▸ **Text shown**
▼

Fourth, let the cookies sit for 2-5 minutes on the cookie sheet after coming out of the oven. Butter cookies have a much softer texture, and are more likely to fall apart upon removal from the cookie sheet. Give them a couple minutes to cool and set up before removing them to a cooling rack.

Friday, February 12, 2010


A super-easy and quick recipe for homemade Oreos. Customize with different frosting flavors to suit your taste.

Yield: about 4 dozen unfrosted, or 2 dozen small sandwiched cookies.

Source: as with so many of my best recipes, this one came from my Grandmother.

What a dilemma I found myself in this week. After my last post, Peanut Butter Sandwich cookies, I was left with a fair amount of peanut butter frosting in my fridge. What to do? What to do? I just couldn't bring myself to let all that sweet, peanuty loveliness go to waste. The solution? Oreos, of course!!

This is honestly the easiest cookie recipe I have ever seen. That is because it is made with a boxed cake mix. All the good stuff is already in there, and you just have to add in the wet ingredients. So here is the recipe:

1 box cake mix, any chocolate flavor
1/2 cup shortening
2 eggs

Yep, that's it. I used a Devil's food mix, which is all dark and rich and wonderful. I did have to mix a little more than usual, to get everything moistened, but that is not a problem.

I do like to make these cookies quite small, because they get sandwiched together with another cookie and lots of frosting, which is a serious overkill of calories. (Not that I'm counting!) I learned from my experience with the Peanut Butter Sandwich cookies, and rolled the dough into neat little balls. If you have one of those nice cookie dough scoops, that would certainly work nicely, but I don't, so I am reduced to using my hands.

I used a glass to smash the dough down flat, though this step is certainly not necessary. It's just a preference of mine. They stack nicer if they are flat. Is that a silly reason? Perhaps. I baked them at 350 degrees for about 9-10 minutes. By the way, let me apologize for the poor quality of the picture. All my pics turned out bad today. I didn't realize it until I was done baking, and as much as I love you all, I just wasn't willing to make another batch of cookies so I could take better photos. Sorry.

Normally, these babies get frosted with this wonderful cream cheese frosting:
8 oz. cream cheese
3 cups powdered sugar
2 T. milk

A word about quantities, here. I usually double this cookie recipe. That is, 2 cake mixes worth of cookies. Then, this frosting recipe is closer to the right amount. If you are not doubling the cookies, then you will certainly want to halve the frosting recipe. I hate to see cream cheese go to waste!

▲

▸ **Directive 1**
Answer these questions about the cookie recipe text:
(a) How many eggs go into the cookie dough?
(b) At what temperature and for about how long were the cookies baked?
(c) How much cream cheese is in the frosting?

[Stored items]
▼

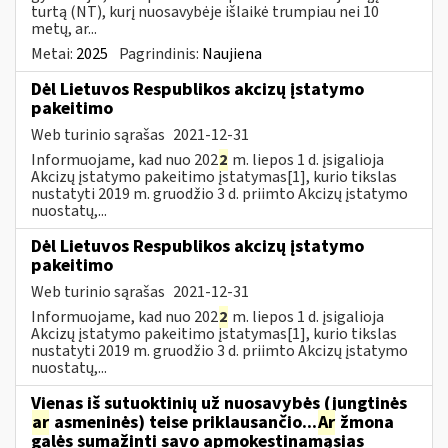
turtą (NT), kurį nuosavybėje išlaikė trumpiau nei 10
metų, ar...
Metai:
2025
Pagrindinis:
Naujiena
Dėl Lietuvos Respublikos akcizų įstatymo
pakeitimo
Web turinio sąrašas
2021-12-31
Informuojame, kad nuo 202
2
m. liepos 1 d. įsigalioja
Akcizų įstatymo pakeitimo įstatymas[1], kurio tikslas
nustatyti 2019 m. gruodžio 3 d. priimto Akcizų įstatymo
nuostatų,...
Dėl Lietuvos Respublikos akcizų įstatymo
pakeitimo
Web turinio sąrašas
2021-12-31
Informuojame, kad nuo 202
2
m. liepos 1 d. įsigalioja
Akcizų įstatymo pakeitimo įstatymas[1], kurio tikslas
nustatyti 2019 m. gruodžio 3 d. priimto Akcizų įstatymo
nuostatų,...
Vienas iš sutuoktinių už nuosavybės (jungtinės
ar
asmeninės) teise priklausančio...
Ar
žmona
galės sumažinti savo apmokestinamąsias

▲
▼

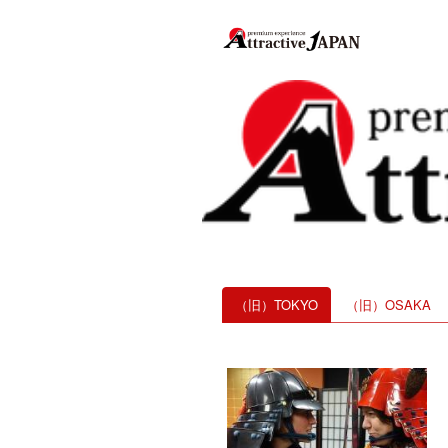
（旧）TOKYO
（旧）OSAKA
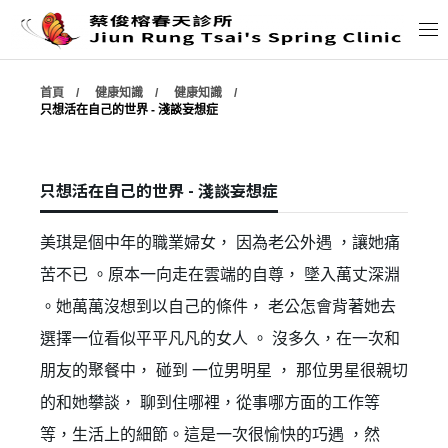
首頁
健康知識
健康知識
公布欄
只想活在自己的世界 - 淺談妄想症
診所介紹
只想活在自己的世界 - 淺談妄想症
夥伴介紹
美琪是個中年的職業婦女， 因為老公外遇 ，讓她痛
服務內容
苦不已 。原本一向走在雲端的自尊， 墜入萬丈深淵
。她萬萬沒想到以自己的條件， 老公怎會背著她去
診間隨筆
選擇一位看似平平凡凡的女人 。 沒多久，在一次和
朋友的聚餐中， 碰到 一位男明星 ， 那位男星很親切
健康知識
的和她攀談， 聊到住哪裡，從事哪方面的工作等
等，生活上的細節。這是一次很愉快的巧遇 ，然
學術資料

▲

▸ **Directive 2**
Copy these lines from the stored items word for word. Begin at the line that contains "turtą (NT), kurį" and stop after the line that contains "galės sumažinti savo apmokestinamąsias".

▸ **Task solution 1**
(a) 2 eggs
(b) 350 degrees, for about 9-10 minutes
(c) 8 oz.

▸ **Task solution 2**
turtą (NT), kurį nuosavybėje išlaikė trumpiau nei 10
metų, ar...
Metai:
2025
Pagrindinis:
Naujiena
Dėl Lietuvos Respublikos akcizų įstatymo
pakeitimo
Web turinio sąrašas
2021-12-31
Informuojame, kad nuo 202
2
m. liepos 1 d. įsigalioja
Akcizų įstatymo pakeitimo įstatymas[1], kurio tikslas
nustatyti 2019 m. gruodžio 3 d. priimto Akcizų įstatymo
nuostatų,...
Dėl Lietuvos Respublikos akcizų įstatymo
pakeitimo
Web turinio sąrašas
2021-12-31
Informuojame, kad nuo 202
2
m. liepos 1 d. įsigalioja
Akcizų įstatymo pakeitimo įstatymas[1], kurio tikslas
nustatyti 2019 m. gruodžio 3 d. priimto Akcizų įstatymo
nuostatų,...
Vienas iš sutuoktinių už nuosavybės (jungtinės
ar
asmeninės) teise priklausančio...
Ar
žmona
galės sumažinti savo apmokestinamąsias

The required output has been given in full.